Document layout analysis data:

____________

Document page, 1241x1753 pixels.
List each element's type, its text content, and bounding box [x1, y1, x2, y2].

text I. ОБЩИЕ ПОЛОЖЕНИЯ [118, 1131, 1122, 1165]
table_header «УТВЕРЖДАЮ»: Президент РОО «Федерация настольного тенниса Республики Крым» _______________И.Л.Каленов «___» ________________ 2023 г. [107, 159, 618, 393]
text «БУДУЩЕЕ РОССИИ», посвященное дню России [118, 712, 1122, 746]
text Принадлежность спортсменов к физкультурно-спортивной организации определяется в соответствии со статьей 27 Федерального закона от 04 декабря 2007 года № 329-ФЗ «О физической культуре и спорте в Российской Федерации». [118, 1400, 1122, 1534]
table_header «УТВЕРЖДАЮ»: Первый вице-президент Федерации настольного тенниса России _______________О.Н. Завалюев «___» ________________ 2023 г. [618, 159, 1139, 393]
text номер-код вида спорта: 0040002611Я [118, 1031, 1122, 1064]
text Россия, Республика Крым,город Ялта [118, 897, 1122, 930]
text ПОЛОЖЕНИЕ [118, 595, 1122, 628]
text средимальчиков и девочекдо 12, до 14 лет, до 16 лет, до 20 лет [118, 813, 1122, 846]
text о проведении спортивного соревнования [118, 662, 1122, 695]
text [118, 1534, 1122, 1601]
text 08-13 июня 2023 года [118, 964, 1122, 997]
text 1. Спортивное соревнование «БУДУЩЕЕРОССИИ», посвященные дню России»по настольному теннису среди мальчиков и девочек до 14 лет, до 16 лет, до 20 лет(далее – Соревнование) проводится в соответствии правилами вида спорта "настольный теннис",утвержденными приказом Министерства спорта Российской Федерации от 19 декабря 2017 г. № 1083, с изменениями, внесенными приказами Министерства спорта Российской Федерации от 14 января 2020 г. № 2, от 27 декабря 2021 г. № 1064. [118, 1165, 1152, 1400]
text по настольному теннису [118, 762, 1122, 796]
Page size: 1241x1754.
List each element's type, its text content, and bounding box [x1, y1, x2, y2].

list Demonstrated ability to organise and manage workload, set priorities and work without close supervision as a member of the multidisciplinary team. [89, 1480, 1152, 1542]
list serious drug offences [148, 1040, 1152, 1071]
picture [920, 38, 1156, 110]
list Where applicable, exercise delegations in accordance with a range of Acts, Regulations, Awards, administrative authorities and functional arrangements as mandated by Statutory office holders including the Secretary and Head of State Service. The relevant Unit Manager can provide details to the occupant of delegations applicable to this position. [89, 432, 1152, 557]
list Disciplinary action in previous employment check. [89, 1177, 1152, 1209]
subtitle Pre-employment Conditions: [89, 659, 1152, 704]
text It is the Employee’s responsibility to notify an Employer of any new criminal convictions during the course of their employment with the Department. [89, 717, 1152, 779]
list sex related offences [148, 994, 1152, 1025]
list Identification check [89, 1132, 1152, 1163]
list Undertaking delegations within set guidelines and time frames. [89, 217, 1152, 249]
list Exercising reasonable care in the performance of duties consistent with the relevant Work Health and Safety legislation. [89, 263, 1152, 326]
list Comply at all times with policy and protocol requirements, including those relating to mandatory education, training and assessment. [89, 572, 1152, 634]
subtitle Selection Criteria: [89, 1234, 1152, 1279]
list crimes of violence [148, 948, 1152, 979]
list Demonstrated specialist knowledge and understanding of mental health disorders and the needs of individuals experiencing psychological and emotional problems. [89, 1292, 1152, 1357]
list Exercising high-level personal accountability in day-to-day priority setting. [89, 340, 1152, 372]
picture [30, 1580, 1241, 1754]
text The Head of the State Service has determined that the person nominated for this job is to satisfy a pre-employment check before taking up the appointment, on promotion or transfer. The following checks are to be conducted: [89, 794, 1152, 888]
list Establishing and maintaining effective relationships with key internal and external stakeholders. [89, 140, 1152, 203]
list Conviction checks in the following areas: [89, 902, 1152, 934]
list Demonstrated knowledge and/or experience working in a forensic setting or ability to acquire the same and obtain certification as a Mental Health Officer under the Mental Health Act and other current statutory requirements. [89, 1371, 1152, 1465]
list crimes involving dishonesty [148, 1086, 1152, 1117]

____________

Work instruction >>
Quote only the stretch of lines that starts the data above and ends with the line containing "Page size: 1241x1754.", both included.

Response for this exercise >>
Document page, 1241x1753 pixels.
List each element's type, its text content, and bounding box [x1, y1, x2, y2].

text I. ОБЩИЕ ПОЛОЖЕНИЯ [118, 1131, 1122, 1165]
table_header «УТВЕРЖДАЮ»: Президент РОО «Федерация настольного тенниса Республики Крым» _______________И.Л.Каленов «___» ________________ 2023 г. [107, 159, 618, 393]
text «БУДУЩЕЕ РОССИИ», посвященное дню России [118, 712, 1122, 746]
text Принадлежность спортсменов к физкультурно-спортивной организации определяется в соответствии со статьей 27 Федерального закона от 04 декабря 2007 года № 329-ФЗ «О физической культуре и спорте в Российской Федерации». [118, 1400, 1122, 1534]
table_header «УТВЕРЖДАЮ»: Первый вице-президент Федерации настольного тенниса России _______________О.Н. Завалюев «___» ________________ 2023 г. [618, 159, 1139, 393]
text номер-код вида спорта: 0040002611Я [118, 1031, 1122, 1064]
text Россия, Республика Крым,город Ялта [118, 897, 1122, 930]
text ПОЛОЖЕНИЕ [118, 595, 1122, 628]
text средимальчиков и девочекдо 12, до 14 лет, до 16 лет, до 20 лет [118, 813, 1122, 846]
text о проведении спортивного соревнования [118, 662, 1122, 695]
text [118, 1534, 1122, 1601]
text 08-13 июня 2023 года [118, 964, 1122, 997]
text 1. Спортивное соревнование «БУДУЩЕЕРОССИИ», посвященные дню России»по настольному теннису среди мальчиков и девочек до 14 лет, до 16 лет, до 20 лет(далее – Соревнование) проводится в соответствии правилами вида спорта "настольный теннис",утвержденными приказом Министерства спорта Российской Федерации от 19 декабря 2017 г. № 1083, с изменениями, внесенными приказами Министерства спорта Российской Федерации от 14 января 2020 г. № 2, от 27 декабря 2021 г. № 1064. [118, 1165, 1152, 1400]
text по настольному теннису [118, 762, 1122, 796]
Page size: 1241x1754.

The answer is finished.